Treatment

1. The underlying disease should be treated.

2. Antiarrhythmics are indicated in patients with symptomatic episodes or beats that initiate ventricular tachycardia.

ACCELERATED IDIOVENTRICULAR RHYTHM (AIVR) AIVR is an ectopic rhythm of ventricular origin occurring at a rate of 40 to 100. Even though AIVR is not a tachycardia, such terms as idioventricular tachycardia, nonparoxysmal ventricular tachycardia, or slow ventricular tachycardia are sometimes used to describe this rhythm.

The ECG characteristics of AIVR are (1) wide and regular QRS complexes, (2) a rate between 40 and 100 that is often close to the preceding sinus rate, (3) most runs of short duration (3 to 30 beats), and (4) an AIVR often beginning with a fusion beat ( Fig. 24-18).

FIG. 24-18. Accelerated idioventricular rhythms (AIVR).

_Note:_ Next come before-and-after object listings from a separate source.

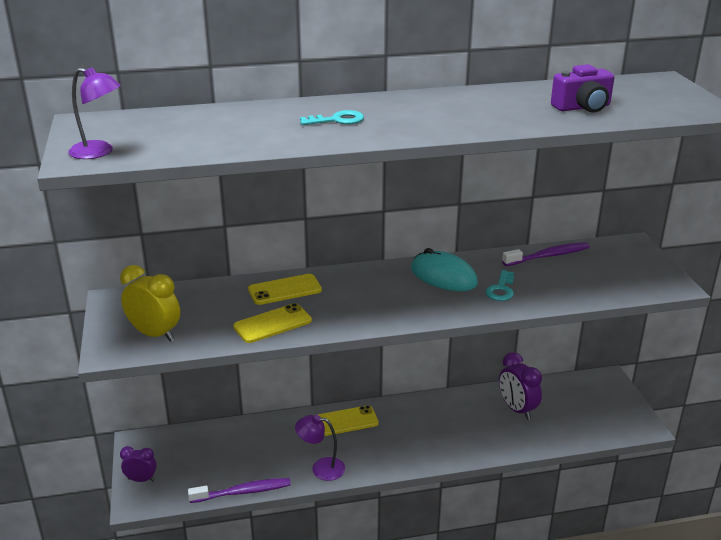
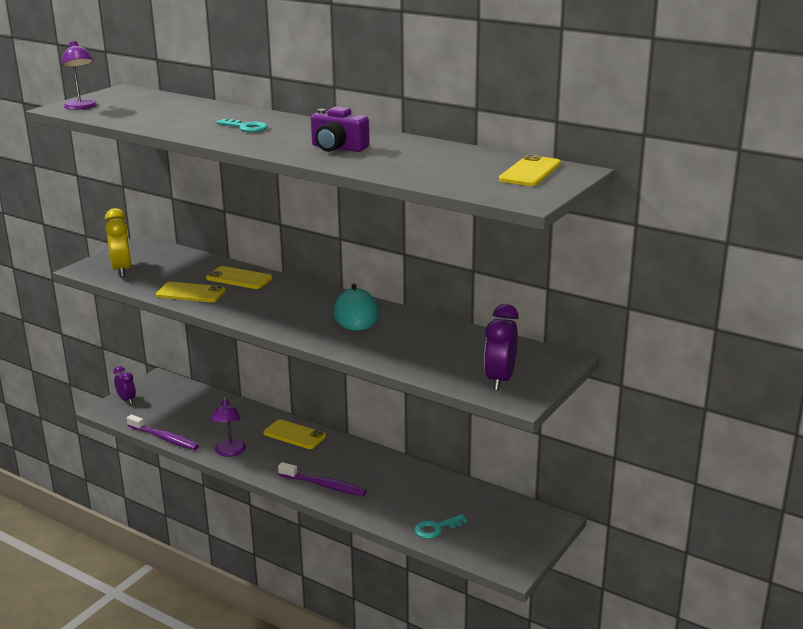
camera: 45 degrees right, 5 degrees down
(321, 468) = (230, 452): purple lamp -> purple lamp turned 150 degrees counterclockwise
(501, 289) = (375, 340): turquoise key -> turquoise key (436, 528)
(517, 409) = (430, 496): purple clock -> purple clock (500, 380)
(548, 256) = (466, 336): purple toothbrush -> purple toothbrush (324, 485)
(582, 107) = (430, 168): purple camera -> purple camera (338, 148)
(645, 89) = (530, 172): none -> yellow phone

Clinical Significance This condition is found most commonly in the setting of an acute MI. Reports indicate that AIVR sometimes appears during successful thrombolysis of an occluded coronary artery. AIVR and other ventricular dysrhythmias seen during this time are termed reperfusion dysrhythmias. AIVR may be seen infrequently in patients without organic heart disease. While there is some variable association with ventricular tachycardia, there is no apparent association with ventricular fibrillation. AIVR usually produces no symptoms itself. Sometimes the loss of atrial contraction and subsequent fall in cardiac output may produce hemodynamic deterioration.